Cette corruption généralisée avait déjà été pointée du doigt par Bernard Bajolet, dans son retentissant discours d’adieu à l’ambassade, quatre jours plus tôt. S’il n’avait pas ouvertement dénoncé ces trafics d’argent, Bajolet regrettait le manque de transparence flagrant dans les finances afghanes.

"La corruption est le défi le plus important du pays. Elle est le résultat de plusieurs facteurs, dont le manque de confiance d’une partie de l’élite afghane en son propre pays. Elle a également un impact désastreux sur les investisseurs étrangers qui appréhendent cette corruption tout autant que le manque de sécurité" en Afghanistan, avait-il déclaré, sans concession.

"Des valises secrètes d’argent ? Une tradition dans la région"

Pourtant, pour Alain Rodier, ancien officier des services de renseignement français contacté par FRANCE 24, ces accusations n’ont rien d’inédit.

"[Le 'New York Times' et Bernard Bajolet] ont mis les pieds dans le plat et dit tout haut ce que tout le monde sait", explique-t-il. "Ces informations sortent aujourd’hui sur la place publique, mais elles ne sont pas inédites. Il y a toujours eu des valises secrètes d’argent. C’est même traditionnel dans cette zone géographique. L’Iran a lui aussi fait parvenir des valises de billets à Kaboul. Tout ça devient juste un peu plus officiel aujourd’hui", continue le spécialiste du renseignement militaro-industriel.

Reste que cet afflux d’argent n’aurait pas profité au seul cercle rapproché de Karzaï. En graissant la patte des hommes politiques, les États-Unis auraient, malgré eux, favorisé les chefs de guerre locaux, les trafiquants, voire les Taliban - certains d'entre eux ont des liens avec des hommes politiques afghans, rappelle le NYT.

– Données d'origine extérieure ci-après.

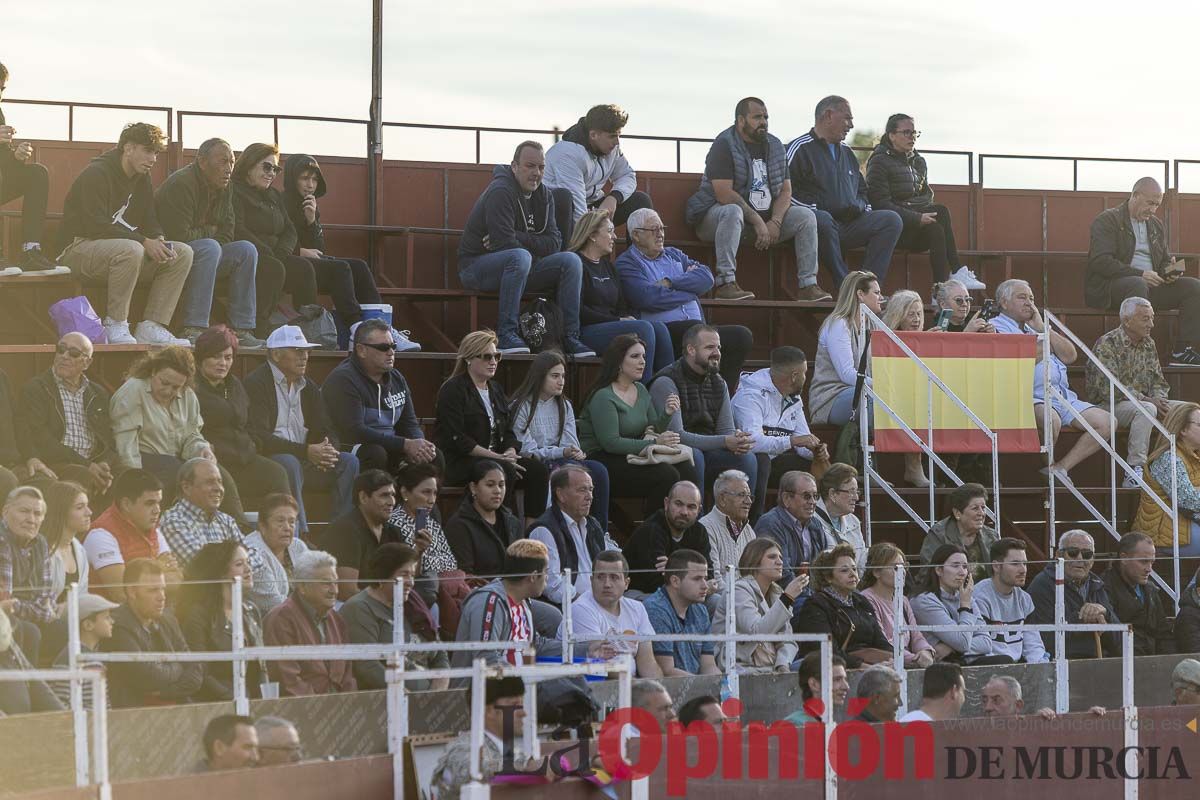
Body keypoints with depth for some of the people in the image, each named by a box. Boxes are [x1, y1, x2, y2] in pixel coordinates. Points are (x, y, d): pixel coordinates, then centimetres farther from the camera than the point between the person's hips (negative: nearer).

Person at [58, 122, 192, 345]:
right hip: (81, 248, -9)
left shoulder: (141, 177, 13)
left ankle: (151, 327, -15)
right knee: (131, 250, -40)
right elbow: (96, 226, -23)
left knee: (183, 253, -8)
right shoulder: (97, 174, -14)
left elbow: (149, 221, 14)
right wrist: (144, 242, -27)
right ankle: (115, 327, -29)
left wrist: (159, 241, -12)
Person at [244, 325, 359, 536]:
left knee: (348, 461, -15)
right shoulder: (256, 384, -7)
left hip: (304, 461, 7)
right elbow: (258, 439, -17)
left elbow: (327, 431, 13)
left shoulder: (309, 388, 17)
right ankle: (299, 533, -38)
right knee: (289, 463, -37)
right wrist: (306, 451, -24)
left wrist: (328, 451, -14)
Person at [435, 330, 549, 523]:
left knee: (538, 470, -16)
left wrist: (510, 453, -7)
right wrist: (497, 457, -18)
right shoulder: (453, 390, -6)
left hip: (496, 457, 7)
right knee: (505, 471, -34)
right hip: (459, 462, -7)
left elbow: (508, 432, 17)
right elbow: (457, 439, -15)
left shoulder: (495, 389, 19)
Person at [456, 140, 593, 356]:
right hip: (477, 264, -8)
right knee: (520, 256, -39)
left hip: (517, 266, 8)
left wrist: (519, 238, -18)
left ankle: (570, 337, -13)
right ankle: (506, 333, -36)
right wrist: (533, 245, -10)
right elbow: (504, 243, -24)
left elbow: (553, 243, -3)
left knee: (571, 261, -11)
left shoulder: (543, 195, 8)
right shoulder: (500, 192, -17)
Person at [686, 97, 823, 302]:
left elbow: (785, 190, 7)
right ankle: (725, 283, -44)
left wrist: (775, 223, -12)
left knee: (805, 216, -8)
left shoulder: (774, 146, 11)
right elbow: (724, 194, -21)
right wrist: (757, 221, -24)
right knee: (732, 212, -40)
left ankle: (808, 285, -14)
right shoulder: (724, 145, -11)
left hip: (766, 217, 7)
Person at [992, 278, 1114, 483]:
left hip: (1063, 397, 8)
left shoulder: (1035, 328, 27)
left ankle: (1060, 467, -11)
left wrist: (1042, 330, 6)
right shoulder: (997, 327, 2)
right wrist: (1048, 343, 5)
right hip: (1031, 398, -8)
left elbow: (1069, 356, 15)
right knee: (1051, 419, -39)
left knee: (1106, 422, -6)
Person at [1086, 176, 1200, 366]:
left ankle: (1182, 351, -19)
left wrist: (1170, 271, 0)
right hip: (1110, 286, -7)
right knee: (1138, 285, -40)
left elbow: (1164, 261, 27)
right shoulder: (1107, 220, -3)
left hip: (1150, 284, 7)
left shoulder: (1157, 226, 21)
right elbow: (1100, 261, -15)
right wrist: (1139, 274, -23)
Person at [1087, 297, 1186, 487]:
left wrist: (1159, 399, -10)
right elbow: (1109, 388, -21)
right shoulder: (1107, 344, -13)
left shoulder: (1148, 345, 12)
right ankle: (1134, 471, -38)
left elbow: (1158, 382, 14)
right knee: (1146, 410, -36)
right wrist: (1147, 400, -23)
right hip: (1108, 405, -8)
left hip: (1142, 402, 8)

L'Indépendance financière de l'Afghanistan

"Ces valises sont un fléau économique et politique. Économique parce que, sans traçabilité, elles profitent aux narcotrafiquants - l’Afghanistan est le premier pays producteur d’héroïne au monde. N’oubliez pas que le propre frère de Hamid Karzaï [Ahmed Wali Karzaï] est soupçonné d’être un trafiquant !", reprend Alain Rodier.

Elles mineraient aussi, à fortiori, la stratégie de retrait des troupes américaines de l’Aghanistan en 2014 dont l'un des buts était, ironiquement, de démanteler les syndicats du crime. "Quand l’Otan partira, tout le monde sait très bien qu’il faudra peu de temps aux Taliban pour reprendre le pouvoir", pronostique Alain Rodier qui se dit "pessimiste pour l’avenir du pays".

Un pessimisme partagé par Bernard Bajolet. "Soyons honnêtes : Il n’existera jamais de souveraineté effective dans le pays tant que l’Afghanistan sera dépendant financièrement [des puissances occidentales]", avait encore déclaré celui-ci dans son discours, mardi.